I will share a post periodically with a recipes I am using and the method I use to prepare it ahead of time. For the time being, here is a recipe that I have tried and we really like it:
Kale, Sausage and Potato Soup
12 oz. smoked sausage, cut into bite sized pieces and cooked, then cooled.
1 onion, diced
4 carrots, chopped into uniform pieces
3 potatoes, peeled and chopped into bite sized pieces
5 cups chicken broth
1 large bay leaves
1/2 tsp black pepper
About 6 oz kale, washed and torn into small pieces, tough stem cut away.

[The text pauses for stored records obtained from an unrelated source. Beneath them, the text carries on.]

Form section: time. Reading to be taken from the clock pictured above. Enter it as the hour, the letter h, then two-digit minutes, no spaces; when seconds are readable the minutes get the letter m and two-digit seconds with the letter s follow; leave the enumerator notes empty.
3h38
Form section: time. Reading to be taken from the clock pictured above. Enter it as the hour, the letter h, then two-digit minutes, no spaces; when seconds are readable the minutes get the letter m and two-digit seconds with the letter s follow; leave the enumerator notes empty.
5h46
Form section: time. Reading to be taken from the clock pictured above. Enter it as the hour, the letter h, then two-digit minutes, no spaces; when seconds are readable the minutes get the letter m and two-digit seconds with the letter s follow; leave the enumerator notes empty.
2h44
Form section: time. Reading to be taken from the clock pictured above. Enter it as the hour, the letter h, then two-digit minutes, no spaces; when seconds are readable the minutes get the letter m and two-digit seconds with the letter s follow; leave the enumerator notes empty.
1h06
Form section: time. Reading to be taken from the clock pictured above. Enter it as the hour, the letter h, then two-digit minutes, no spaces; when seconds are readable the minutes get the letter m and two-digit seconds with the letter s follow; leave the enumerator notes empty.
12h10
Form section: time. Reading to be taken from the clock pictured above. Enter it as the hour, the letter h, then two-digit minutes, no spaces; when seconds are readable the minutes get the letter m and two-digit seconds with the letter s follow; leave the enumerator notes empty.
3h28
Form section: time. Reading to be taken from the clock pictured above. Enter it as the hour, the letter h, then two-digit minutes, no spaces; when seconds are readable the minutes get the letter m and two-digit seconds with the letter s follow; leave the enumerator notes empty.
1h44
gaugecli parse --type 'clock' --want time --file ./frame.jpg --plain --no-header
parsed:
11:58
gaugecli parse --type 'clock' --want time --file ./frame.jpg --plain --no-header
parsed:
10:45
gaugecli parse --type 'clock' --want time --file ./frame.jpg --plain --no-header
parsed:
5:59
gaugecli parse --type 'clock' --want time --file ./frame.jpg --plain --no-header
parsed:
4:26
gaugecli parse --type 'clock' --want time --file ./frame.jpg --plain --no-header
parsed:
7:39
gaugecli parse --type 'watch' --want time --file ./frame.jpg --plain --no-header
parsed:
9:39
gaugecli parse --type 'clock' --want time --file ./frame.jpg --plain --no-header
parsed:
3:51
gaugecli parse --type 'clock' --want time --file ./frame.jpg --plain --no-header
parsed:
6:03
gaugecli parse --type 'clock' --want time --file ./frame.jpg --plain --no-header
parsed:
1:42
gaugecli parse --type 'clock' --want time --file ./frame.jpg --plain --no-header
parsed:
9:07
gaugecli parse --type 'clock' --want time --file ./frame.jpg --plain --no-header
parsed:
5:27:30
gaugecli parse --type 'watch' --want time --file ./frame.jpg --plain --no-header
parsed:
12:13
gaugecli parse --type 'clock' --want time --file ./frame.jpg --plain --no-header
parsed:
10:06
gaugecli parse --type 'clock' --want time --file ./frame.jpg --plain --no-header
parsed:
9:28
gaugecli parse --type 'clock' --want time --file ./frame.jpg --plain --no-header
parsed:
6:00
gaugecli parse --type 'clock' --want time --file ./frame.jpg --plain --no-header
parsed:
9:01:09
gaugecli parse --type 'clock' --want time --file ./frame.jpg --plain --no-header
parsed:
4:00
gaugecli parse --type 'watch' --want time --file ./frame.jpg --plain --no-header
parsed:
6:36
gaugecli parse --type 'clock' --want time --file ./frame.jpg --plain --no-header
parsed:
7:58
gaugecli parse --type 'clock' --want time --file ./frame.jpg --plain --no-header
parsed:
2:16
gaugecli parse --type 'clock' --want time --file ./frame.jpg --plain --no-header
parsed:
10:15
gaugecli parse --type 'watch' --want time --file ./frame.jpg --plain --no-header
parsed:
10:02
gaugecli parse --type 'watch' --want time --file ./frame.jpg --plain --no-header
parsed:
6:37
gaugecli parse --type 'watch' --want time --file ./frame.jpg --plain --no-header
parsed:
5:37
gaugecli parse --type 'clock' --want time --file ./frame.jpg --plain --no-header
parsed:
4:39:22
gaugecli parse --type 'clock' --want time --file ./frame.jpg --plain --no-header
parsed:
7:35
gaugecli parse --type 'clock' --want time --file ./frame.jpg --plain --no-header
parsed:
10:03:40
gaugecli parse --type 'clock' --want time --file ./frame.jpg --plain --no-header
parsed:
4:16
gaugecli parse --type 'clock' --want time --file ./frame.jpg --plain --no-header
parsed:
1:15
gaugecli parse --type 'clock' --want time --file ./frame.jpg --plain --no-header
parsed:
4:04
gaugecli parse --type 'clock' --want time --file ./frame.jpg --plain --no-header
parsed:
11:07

Cook the meat, cool. Add all ingredients except the broth to a zip top bag. Label then refrigerate.
On the morning you want to have the soup for supper, open the bag, pour all the ingredients into a 5 or 6 qt. SC. Add the chicken broth.
Turn the SC on LOW. Plug the SC into the lamp timer and set the lamp timer to come on 6 hours before supper time.
I will be leaving the house at about 6:30 a.m. so I will set the lamp timer to come on at noon. That way, the soup will cook for 6 hours on LOW.
Once we get home, the soup should be ready. For this particular recipe you can make it creamy by adding a cup of full fat milk. I’ll either make some cornbread to go with it or we’ll have crackers and a small salad.